**Request:**
Print all records exactly, pictures left out.

Record set below:

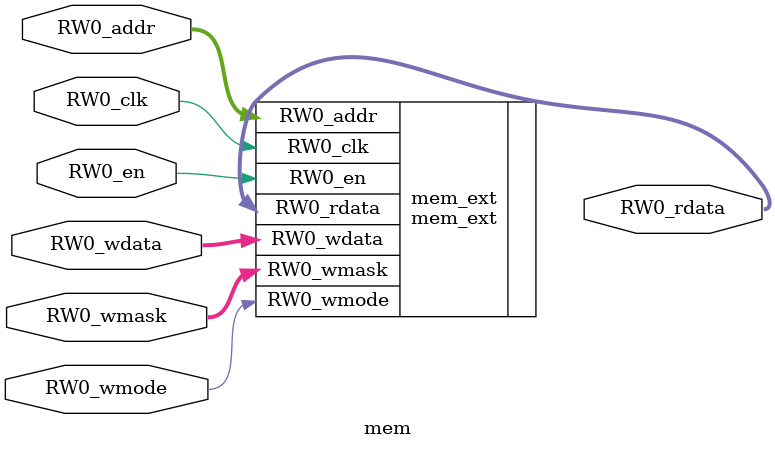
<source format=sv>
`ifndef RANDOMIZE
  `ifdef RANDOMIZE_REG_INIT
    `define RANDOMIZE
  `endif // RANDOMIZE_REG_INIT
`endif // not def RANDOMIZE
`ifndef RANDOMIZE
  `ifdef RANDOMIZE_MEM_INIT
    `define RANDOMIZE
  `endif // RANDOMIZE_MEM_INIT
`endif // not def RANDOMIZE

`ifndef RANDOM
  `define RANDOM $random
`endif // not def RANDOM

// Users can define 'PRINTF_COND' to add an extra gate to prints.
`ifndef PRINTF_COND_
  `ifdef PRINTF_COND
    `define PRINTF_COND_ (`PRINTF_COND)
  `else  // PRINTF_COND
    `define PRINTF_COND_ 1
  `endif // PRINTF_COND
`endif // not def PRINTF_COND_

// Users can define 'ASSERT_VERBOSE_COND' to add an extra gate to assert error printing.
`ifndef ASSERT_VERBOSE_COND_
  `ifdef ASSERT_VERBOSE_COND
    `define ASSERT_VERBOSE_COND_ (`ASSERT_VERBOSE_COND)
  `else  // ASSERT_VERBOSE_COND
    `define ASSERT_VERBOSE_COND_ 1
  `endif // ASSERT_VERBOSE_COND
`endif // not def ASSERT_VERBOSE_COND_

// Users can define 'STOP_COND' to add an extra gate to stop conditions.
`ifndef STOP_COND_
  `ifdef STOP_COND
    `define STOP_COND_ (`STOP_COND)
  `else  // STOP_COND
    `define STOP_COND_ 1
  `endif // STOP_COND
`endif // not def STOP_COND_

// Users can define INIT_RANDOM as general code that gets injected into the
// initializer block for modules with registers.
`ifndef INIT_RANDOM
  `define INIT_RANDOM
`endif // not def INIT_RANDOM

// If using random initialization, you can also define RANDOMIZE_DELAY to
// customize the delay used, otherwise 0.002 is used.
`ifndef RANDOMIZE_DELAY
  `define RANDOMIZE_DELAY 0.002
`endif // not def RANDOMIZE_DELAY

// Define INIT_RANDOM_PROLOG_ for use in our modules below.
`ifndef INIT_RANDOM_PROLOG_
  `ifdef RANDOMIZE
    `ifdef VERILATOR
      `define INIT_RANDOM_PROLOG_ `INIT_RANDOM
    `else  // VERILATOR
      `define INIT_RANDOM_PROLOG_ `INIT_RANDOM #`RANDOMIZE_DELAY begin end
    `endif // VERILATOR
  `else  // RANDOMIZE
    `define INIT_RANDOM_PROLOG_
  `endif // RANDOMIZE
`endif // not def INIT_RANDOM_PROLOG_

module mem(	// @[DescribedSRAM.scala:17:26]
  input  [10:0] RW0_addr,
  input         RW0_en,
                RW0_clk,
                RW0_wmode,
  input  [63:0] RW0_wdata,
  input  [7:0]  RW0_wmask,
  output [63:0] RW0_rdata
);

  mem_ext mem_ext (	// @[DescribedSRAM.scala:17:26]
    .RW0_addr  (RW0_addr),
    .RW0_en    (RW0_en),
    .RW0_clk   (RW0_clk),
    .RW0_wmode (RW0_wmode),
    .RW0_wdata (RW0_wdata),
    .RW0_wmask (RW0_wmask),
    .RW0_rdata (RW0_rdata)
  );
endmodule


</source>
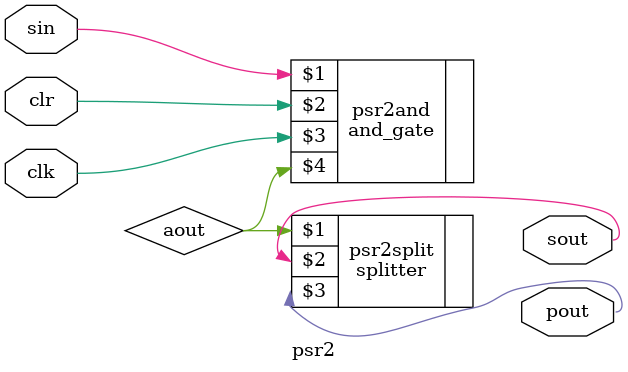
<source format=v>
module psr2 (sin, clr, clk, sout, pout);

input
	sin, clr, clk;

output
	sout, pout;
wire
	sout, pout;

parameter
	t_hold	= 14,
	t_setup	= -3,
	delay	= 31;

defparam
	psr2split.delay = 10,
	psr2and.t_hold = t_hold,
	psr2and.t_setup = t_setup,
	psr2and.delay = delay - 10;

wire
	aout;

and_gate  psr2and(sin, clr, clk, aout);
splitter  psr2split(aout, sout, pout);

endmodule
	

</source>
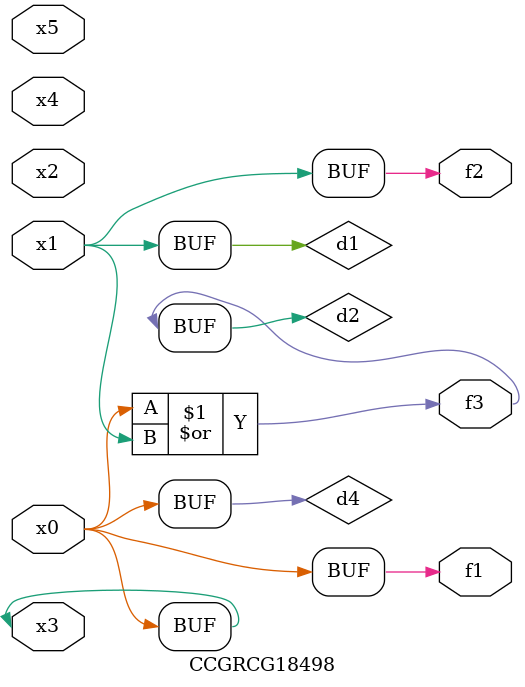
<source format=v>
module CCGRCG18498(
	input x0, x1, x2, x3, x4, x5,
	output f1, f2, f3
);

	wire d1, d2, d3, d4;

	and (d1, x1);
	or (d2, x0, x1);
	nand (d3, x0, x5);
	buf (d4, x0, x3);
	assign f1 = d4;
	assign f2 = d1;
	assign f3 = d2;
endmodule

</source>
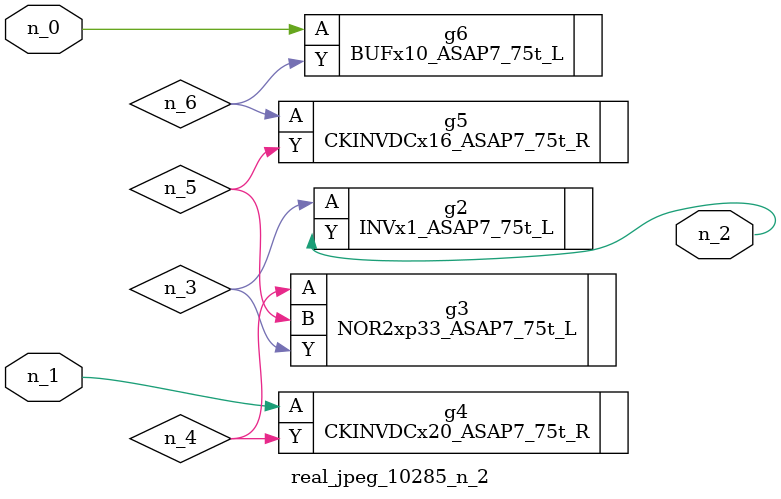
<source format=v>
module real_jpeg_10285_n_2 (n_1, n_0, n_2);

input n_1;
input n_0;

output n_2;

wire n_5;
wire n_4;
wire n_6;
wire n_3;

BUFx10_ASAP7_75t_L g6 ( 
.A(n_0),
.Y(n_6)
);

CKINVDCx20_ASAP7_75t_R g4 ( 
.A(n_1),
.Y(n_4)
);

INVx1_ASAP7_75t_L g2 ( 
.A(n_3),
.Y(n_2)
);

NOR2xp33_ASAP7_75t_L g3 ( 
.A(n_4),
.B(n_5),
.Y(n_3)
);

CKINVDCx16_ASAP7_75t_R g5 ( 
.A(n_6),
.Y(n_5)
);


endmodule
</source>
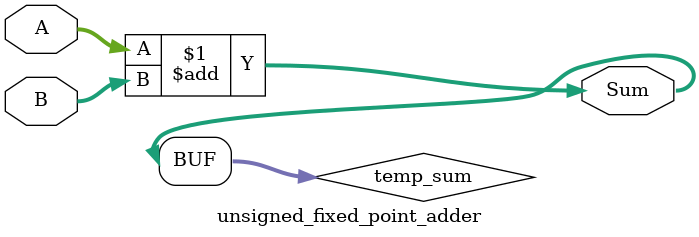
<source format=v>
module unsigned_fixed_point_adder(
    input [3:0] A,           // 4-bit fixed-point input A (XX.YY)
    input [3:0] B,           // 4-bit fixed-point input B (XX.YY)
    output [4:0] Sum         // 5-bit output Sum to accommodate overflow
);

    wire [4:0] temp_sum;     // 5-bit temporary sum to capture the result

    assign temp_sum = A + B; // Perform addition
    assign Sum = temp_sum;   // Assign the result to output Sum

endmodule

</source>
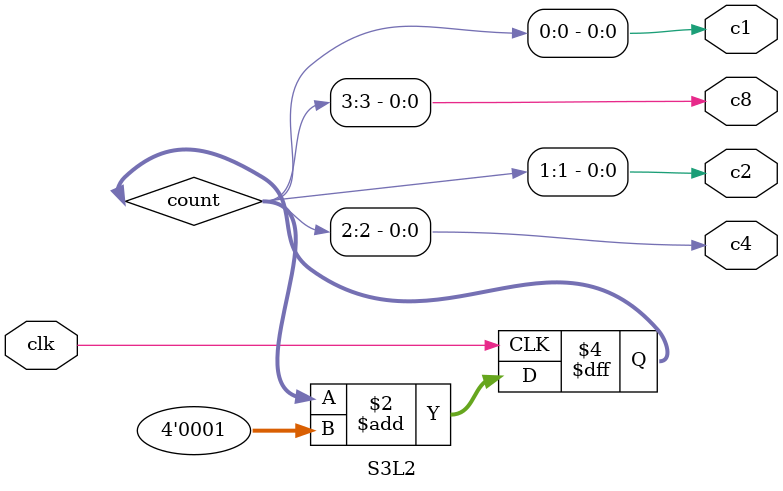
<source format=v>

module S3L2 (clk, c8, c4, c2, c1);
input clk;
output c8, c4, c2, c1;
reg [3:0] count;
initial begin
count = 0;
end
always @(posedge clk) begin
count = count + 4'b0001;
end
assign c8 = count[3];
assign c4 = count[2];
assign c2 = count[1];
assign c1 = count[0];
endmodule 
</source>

End of Record set.

**Written reply:**
<source format=sv>
`ifndef RANDOMIZE
  `ifdef RANDOMIZE_REG_INIT
    `define RANDOMIZE
  `endif // RANDOMIZE_REG_INIT
`endif // not def RANDOMIZE
`ifndef RANDOMIZE
  `ifdef RANDOMIZE_MEM_INIT
    `define RANDOMIZE
  `endif // RANDOMIZE_MEM_INIT
`endif // not def RANDOMIZE

`ifndef RANDOM
  `define RANDOM $random
`endif // not def RANDOM

// Users can define 'PRINTF_COND' to add an extra gate to prints.
`ifndef PRINTF_COND_
  `ifdef PRINTF_COND
    `define PRINTF_COND_ (`PRINTF_COND)
  `else  // PRINTF_COND
    `define PRINTF_COND_ 1
  `endif // PRINTF_COND
`endif // not def PRINTF_COND_

// Users can define 'ASSERT_VERBOSE_COND' to add an extra gate to assert error printing.
`ifndef ASSERT_VERBOSE_COND_
  `ifdef ASSERT_VERBOSE_COND
    `define ASSERT_VERBOSE_COND_ (`ASSERT_VERBOSE_COND)
  `else  // ASSERT_VERBOSE_COND
    `define ASSERT_VERBOSE_COND_ 1
  `endif // ASSERT_VERBOSE_COND
`endif // not def ASSERT_VERBOSE_COND_

// Users can define 'STOP_COND' to add an extra gate to stop conditions.
`ifndef STOP_COND_
  `ifdef STOP_COND
    `define STOP_COND_ (`STOP_COND)
  `else  // STOP_COND
    `define STOP_COND_ 1
  `endif // STOP_COND
`endif // not def STOP_COND_

// Users can define INIT_RANDOM as general code that gets injected into the
// initializer block for modules with registers.
`ifndef INIT_RANDOM
  `define INIT_RANDOM
`endif // not def INIT_RANDOM

// If using random initialization, you can also define RANDOMIZE_DELAY to
// customize the delay used, otherwise 0.002 is used.
`ifndef RANDOMIZE_DELAY
  `define RANDOMIZE_DELAY 0.002
`endif // not def RANDOMIZE_DELAY

// Define INIT_RANDOM_PROLOG_ for use in our modules below.
`ifndef INIT_RANDOM_PROLOG_
  `ifdef RANDOMIZE
    `ifdef VERILATOR
      `define INIT_RANDOM_PROLOG_ `INIT_RANDOM
    `else  // VERILATOR
      `define INIT_RANDOM_PROLOG_ `INIT_RANDOM #`RANDOMIZE_DELAY begin end
    `endif // VERILATOR
  `else  // RANDOMIZE
    `define INIT_RANDOM_PROLOG_
  `endif // RANDOMIZE
`endif // not def INIT_RANDOM_PROLOG_

module mem(	// @[DescribedSRAM.scala:17:26]
  input  [10:0] RW0_addr,
  input         RW0_en,
                RW0_clk,
                RW0_wmode,
  input  [63:0] RW0_wdata,
  input  [7:0]  RW0_wmask,
  output [63:0] RW0_rdata
);

  mem_ext mem_ext (	// @[DescribedSRAM.scala:17:26]
    .RW0_addr  (RW0_addr),
    .RW0_en    (RW0_en),
    .RW0_clk   (RW0_clk),
    .RW0_wmode (RW0_wmode),
    .RW0_wdata (RW0_wdata),
    .RW0_wmask (RW0_wmask),
    .RW0_rdata (RW0_rdata)
  );
endmodule


</source>
<source format=v>
module psr2 (sin, clr, clk, sout, pout);

input
	sin, clr, clk;

output
	sout, pout;
wire
	sout, pout;

parameter
	t_hold	= 14,
	t_setup	= -3,
	delay	= 31;

defparam
	psr2split.delay = 10,
	psr2and.t_hold = t_hold,
	psr2and.t_setup = t_setup,
	psr2and.delay = delay - 10;

wire
	aout;

and_gate  psr2and(sin, clr, clk, aout);
splitter  psr2split(aout, sout, pout);

endmodule
	

</source>
<source format=v>
module CCGRCG18498(
	input x0, x1, x2, x3, x4, x5,
	output f1, f2, f3
);

	wire d1, d2, d3, d4;

	and (d1, x1);
	or (d2, x0, x1);
	nand (d3, x0, x5);
	buf (d4, x0, x3);
	assign f1 = d4;
	assign f2 = d1;
	assign f3 = d2;
endmodule

</source>
<source format=v>
module real_jpeg_10285_n_2 (n_1, n_0, n_2);

input n_1;
input n_0;

output n_2;

wire n_5;
wire n_4;
wire n_6;
wire n_3;

BUFx10_ASAP7_75t_L g6 ( 
.A(n_0),
.Y(n_6)
);

CKINVDCx20_ASAP7_75t_R g4 ( 
.A(n_1),
.Y(n_4)
);

INVx1_ASAP7_75t_L g2 ( 
.A(n_3),
.Y(n_2)
);

NOR2xp33_ASAP7_75t_L g3 ( 
.A(n_4),
.B(n_5),
.Y(n_3)
);

CKINVDCx16_ASAP7_75t_R g5 ( 
.A(n_6),
.Y(n_5)
);


endmodule
</source>
<source format=v>
module unsigned_fixed_point_adder(
    input [3:0] A,           // 4-bit fixed-point input A (XX.YY)
    input [3:0] B,           // 4-bit fixed-point input B (XX.YY)
    output [4:0] Sum         // 5-bit output Sum to accommodate overflow
);

    wire [4:0] temp_sum;     // 5-bit temporary sum to capture the result

    assign temp_sum = A + B; // Perform addition
    assign Sum = temp_sum;   // Assign the result to output Sum

endmodule

</source>
<source format=v>

module S3L2 (clk, c8, c4, c2, c1);
input clk;
output c8, c4, c2, c1;
reg [3:0] count;
initial begin
count = 0;
end
always @(posedge clk) begin
count = count + 4'b0001;
end
assign c8 = count[3];
assign c4 = count[2];
assign c2 = count[1];
assign c1 = count[0];
endmodule 
</source>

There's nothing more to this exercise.